Otuz yıldır Türkiye’ye büyük acılar yaşatan kanlı bir sorundan kurtulmak için başlatılan ‘çözüm sürecinin’ en kritik günlerinden geçiyoruz.
Bu çerçevede, hükümet süreci toplumla paylaşacak, birebir insanların yüreğine dokunarak yaşadığımız tarihi günlerin önemini anlatacak 63 kişilik ‘akil insanlar’ heyeti oluşturdu.

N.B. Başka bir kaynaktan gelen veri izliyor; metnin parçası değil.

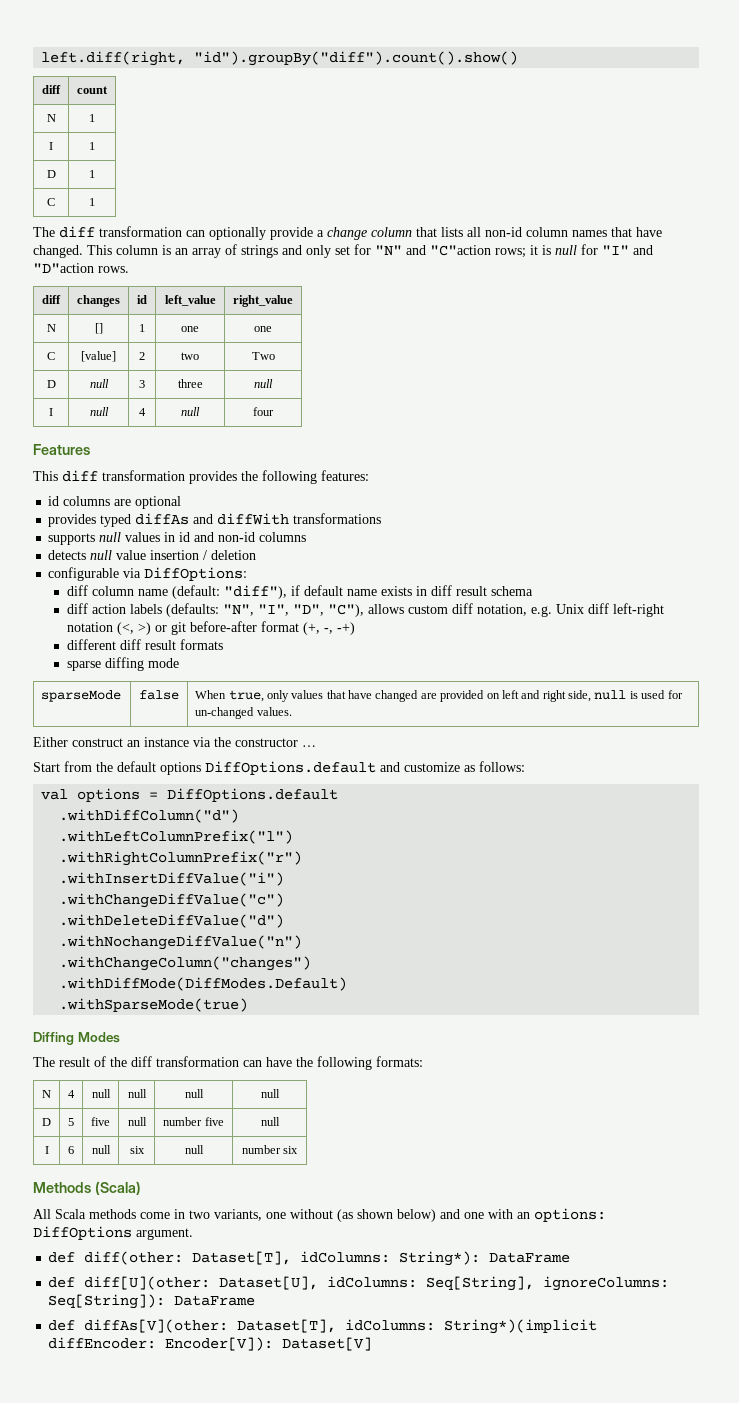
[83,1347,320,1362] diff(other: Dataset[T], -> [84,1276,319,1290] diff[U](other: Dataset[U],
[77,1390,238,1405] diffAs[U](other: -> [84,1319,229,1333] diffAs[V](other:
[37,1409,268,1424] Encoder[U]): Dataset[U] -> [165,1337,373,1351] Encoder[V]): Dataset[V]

Açıkçası, farklı kesimlerden ve farklı kimliklerden oluşturulmuş, her açıdan kaliteli ve zengin bir kadro bu akil insanlar heyeti. Büyük bir bölümü, kendi alanında önemli başarılara imza atmış, Kürt sorununun çözümü konusunda önemli çabalar sarfetmiş isimlerden oluşuyor.
Ancak heyet açıklanır açıklanmaz, çok yakından tanıdığımız malum çevreler hiç gecikmeden mırın kırın etmeye başladılar. “Bu heyet, AK Parti’nin yandaşı akil insanlardır, bunlar devlete dokunmayan aydınlardır” şeklindeki değerlendirmelerle, güya bu süreç çok umurlarındaymış gibi akıl satmaya çalışıyorlar.
Evet, artık biliyoruz ki birileri bu ülkenin selamete çıkmasını, kanın durmasını istemiyor. O zaman size ne, heyete kimlerin alınıp alınmayacağından? Siz zaten yoksunuz ki... Ama hayır, onlar Türkiye karşıtlığı görevlerini mutlaka bir şekilde yerine getirecekler. Hatta bununla da yetinmeyip, imalı yazılarla ‘akil insanlar heyetini’ tehdit edecekler. Sözgelimi, “Gittikleri bölgelerde çok sıkı korunmaları gerekecek...” şeklindeki cümleler, nasıl bir masumiyetin ifadesi olabilir? Acaba, ‘vur de vuralım’ sloganlarının hayata geçirilmesi mi ima ediliyor?
Peki kim bunlar?
Hayatlarının hiçbir döneminde, demokrasiyle, özgürlüklerle yolu hiç kesişmemiş, evlat acısıyla bir kez olsun yüreği yanmamış, her şehit geldiğinde vatanseverliği hatırlayan siyasetçiler, tuzu kuru aydınlar, köşelerinde Ergenekon uzmanlığı yapan gazeteciler...
Bence Başbakan Tayyip Erdoğan, barışı, demokrasiyi önemseyen, yıllardır Türkiye’nin ayağına prangalar vuran kanlı terör sorununun çözümü için çaba sarfeden, bu ülkede yaşayan herkesin eşit ve özgürce yaşamasını yüreğinde hisseden, AK Parti’nin değil ‘çözümün’ tarafında yer alan isimlerden oluşan bir heyet kurmakla yanlış yapmıştır.
Başbakan Erdoğan, Alevi önderlerine suikast için S-1 timi hazırlayan Ergenekoncular için Silivri’de özgürlük nöbeti tutan CHP’lilerden heyete almamakla hata etmiştir.
Hrant’a ‘Türklüğe hakaretten’ dava açtıran, bütün duruşmalarda mahkeme önünde ona kan kusturan Ergenekon sanıklarına köşelerinden çiçek atan ünlü gazetecilerden heyete almamakla hata etmiştir.
Ellerinde binlerce faili meçhulün kanı bulunan Silivri’deki JİTEM kurucuları için özgürlük şarkısı söyleyen abilerden bir tanecik bile olsa heyete dahil etmemekle hata etmiştir...
Hele, Cumhuriyet mitinglerinde “Ordu Göreve” pankartının altında esas duruşa geçen ulusalcı Türk büyüklerinden heyete almamak affedilir bir hata değildir.
Böyle bir ‘akil insanlar heyeti’olur mu?
Yıllarca askerden emir alarak köşelerinde hükümet yıkma planları yapan anlı şanlı gazetecilerimiz yok, parti kapattıran ünlü savcılar, yargıçlar yok.
Deniyor ki, neden Kemalistlerden, CHP paralelindeki ulusalcılardan, MHP’nin ultra milliyetçilerinden bu heyette kimse yok? Kusura bakmayın ama, onlar zaten bu sürece düşmanlar. Yani iktidar, ‘çözüm’ için başlattığı süreci baltalamaları için özel bir ‘yıkım ekibi’ mi kurmalıydı?